> **Task details**: Lines with the string "Adhesive" are to be identified in the listing and copied.

> **Given data**:
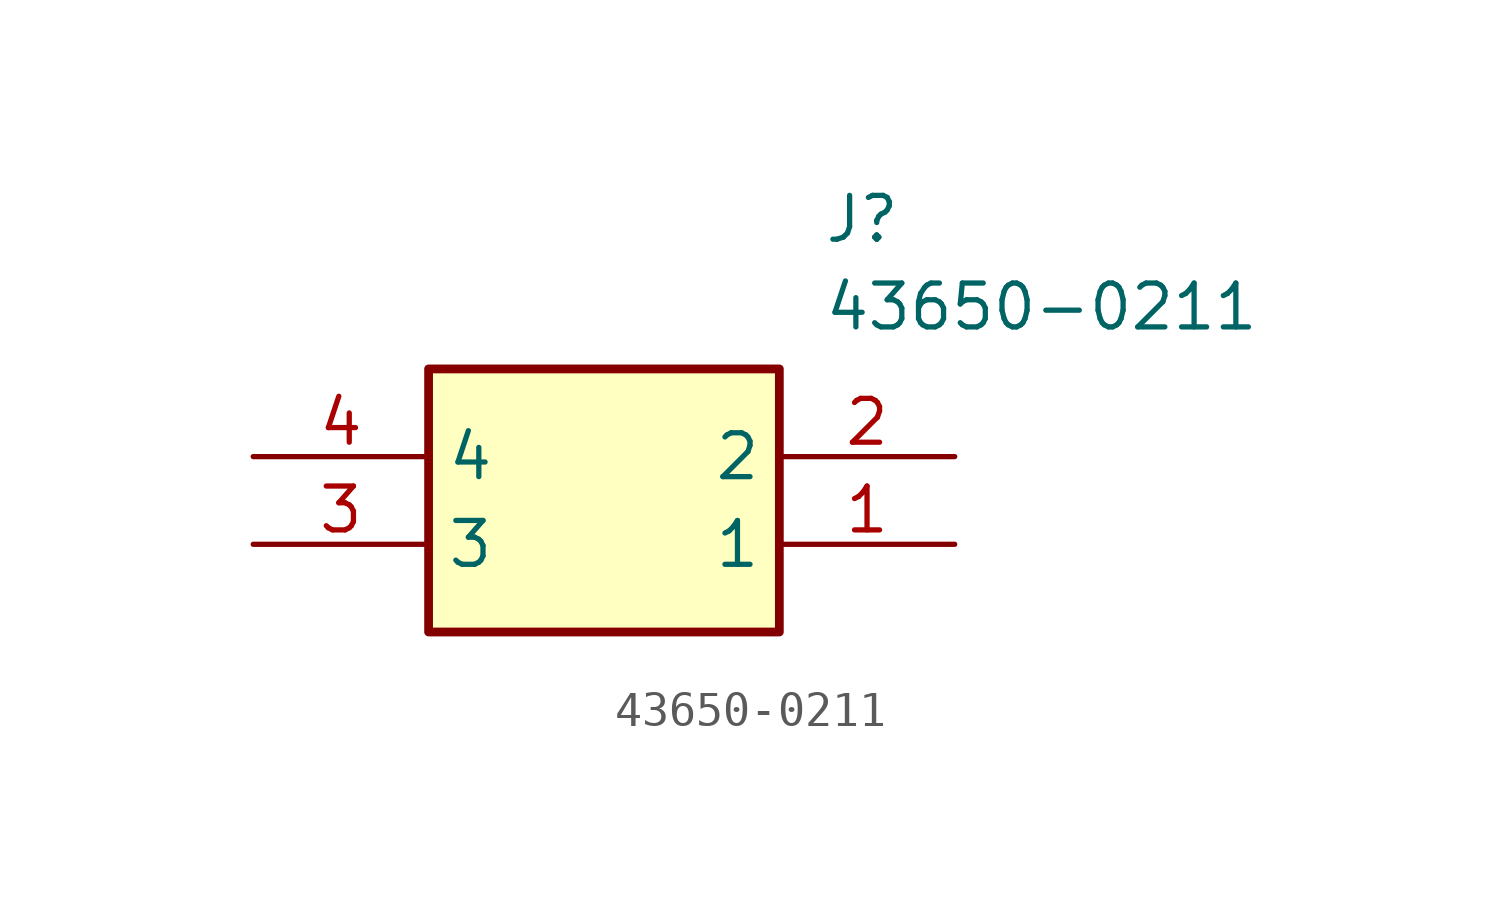
<source format=kicad_sym>
(kicad_symbol_lib
  (version 20211014)
  (generator SamacSys_ECAD_Model)
  (symbol "43650-0211"
    (property "Reference" "J"
      (at 16.51 7.62 0)
      (effects (font (size 1.27 1.27)) (justify left top)))
    (property "Value" "43650-0211"
      (at 16.51 5.08 0)
      (effects (font (size 1.27 1.27)) (justify left top)))
    (rectangle
      (start 5.08 2.54)
      (end 15.24 -5.08)
      (stroke (width 0.254) (type default))
      (fill (type background)))
    (pin passive line
      (at 20.32 -2.54 180)
      (length 5.08)
      (name "1" (effects (font (size 1.27 1.27))))
      (number "1" (effects (font (size 1.27 1.27)))))
    (pin passive line
      (at 20.32 0 180)
      (length 5.08)
      (name "2" (effects (font (size 1.27 1.27))))
      (number "2" (effects (font (size 1.27 1.27)))))
    (pin passive line
      (at 0 -2.54 0)
      (length 5.08)
      (name "3" (effects (font (size 1.27 1.27))))
      (number "3" (effects (font (size 1.27 1.27)))))
    (pin passive line
      (at 0 0 0)
      (length 5.08)
      (name "4" (effects (font (size 1.27 1.27))))
      (number "4" (effects (font (size 1.27 1.27)))))))
</source>
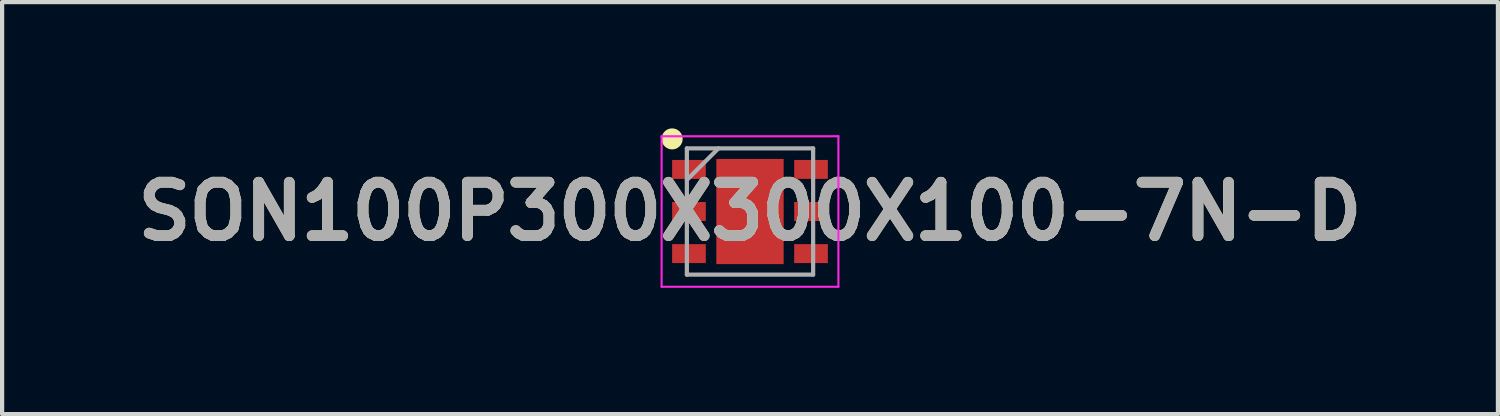
<source format=kicad_pcb>
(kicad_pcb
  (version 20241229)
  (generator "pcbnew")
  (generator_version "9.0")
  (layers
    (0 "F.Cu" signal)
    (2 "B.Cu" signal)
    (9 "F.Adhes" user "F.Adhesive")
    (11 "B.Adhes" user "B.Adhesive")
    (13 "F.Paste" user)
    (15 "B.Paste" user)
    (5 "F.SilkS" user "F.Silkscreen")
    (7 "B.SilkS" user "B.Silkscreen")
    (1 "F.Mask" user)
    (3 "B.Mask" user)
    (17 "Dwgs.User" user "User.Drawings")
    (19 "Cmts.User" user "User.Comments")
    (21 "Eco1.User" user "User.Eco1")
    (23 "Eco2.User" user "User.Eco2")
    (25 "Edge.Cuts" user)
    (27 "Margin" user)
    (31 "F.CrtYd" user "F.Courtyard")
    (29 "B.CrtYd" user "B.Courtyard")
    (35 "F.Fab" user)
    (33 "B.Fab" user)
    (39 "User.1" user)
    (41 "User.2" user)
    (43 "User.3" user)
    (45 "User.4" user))
  (footprint "SON100P300X300X100-7N-D"
    (layer "F.Cu")
    (at 14.768 1.975)
    (property "Reference" "SON100P300X300X100-7N-D" (at 0 0 0) (layer "F.SilkS") (effects (font (size 1.27 1.27) (thickness 0.254))))
    (attr smd)
    (fp_circle (center -1.85 -1.725) (end -1.85 -1.6) (stroke (width 0.25) (type solid)) (fill no) (layer "F.SilkS"))
    (fp_line (start -2.1 -1.788) (end 2.1 -1.788) (stroke (width 0.05) (type solid)) (layer "F.CrtYd"))
    (fp_line (start -2.1 1.788) (end -2.1 -1.788) (stroke (width 0.05) (type solid)) (layer "F.CrtYd"))
    (fp_line (start 2.1 -1.788) (end 2.1 1.788) (stroke (width 0.05) (type solid)) (layer "F.CrtYd"))
    (fp_line (start 2.1 1.788) (end -2.1 1.788) (stroke (width 0.05) (type solid)) (layer "F.CrtYd"))
    (fp_line (start -1.5 -1.5) (end 1.5 -1.5) (stroke (width 0.1) (type solid)) (layer "F.Fab"))
    (fp_line (start -1.5 -0.75) (end -0.75 -1.5) (stroke (width 0.1) (type solid)) (layer "F.Fab"))
    (fp_line (start -1.5 1.5) (end -1.5 -1.5) (stroke (width 0.1) (type solid)) (layer "F.Fab"))
    (fp_line (start 1.5 -1.5) (end 1.5 1.5) (stroke (width 0.1) (type solid)) (layer "F.Fab"))
    (fp_line (start 1.5 1.5) (end -1.5 1.5) (stroke (width 0.1) (type solid)) (layer "F.Fab"))
    (fp_text user "${REFERENCE}" (at 0 0 0) (layer "F.Fab") (effects (font (size 1.27 1.27) (thickness 0.254))))
    (pad "1" smd rect (at -1.45 -1 90) (size 0.45 0.8) (layers "F.Cu" "F.Mask" "F.Paste"))
    (pad "2" smd rect (at -1.45 0 90) (size 0.45 0.8) (layers "F.Cu" "F.Mask" "F.Paste"))
    (pad "3" smd rect (at -1.45 1 90) (size 0.45 0.8) (layers "F.Cu" "F.Mask" "F.Paste"))
    (pad "4" smd rect (at 1.45 1 90) (size 0.45 0.8) (layers "F.Cu" "F.Mask" "F.Paste"))
    (pad "5" smd rect (at 1.45 0 90) (size 0.45 0.8) (layers "F.Cu" "F.Mask" "F.Paste"))
    (pad "6" smd rect (at 1.45 -1 90) (size 0.45 0.8) (layers "F.Cu" "F.Mask" "F.Paste"))
    (pad "7" smd rect (at 0 0) (size 1.6 2.5) (layers "F.Cu" "F.Mask" "F.Paste")))
  (gr_rect
    (start -3 -3)
    (end 32.537 6.788)
    (stroke (width 0.1) (type default))
    (fill no)
    (layer "Edge.Cuts")))
</source>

> **Output below**:
    (9 "F.Adhes" user "F.Adhesive")
    (11 "B.Adhes" user "B.Adhesive")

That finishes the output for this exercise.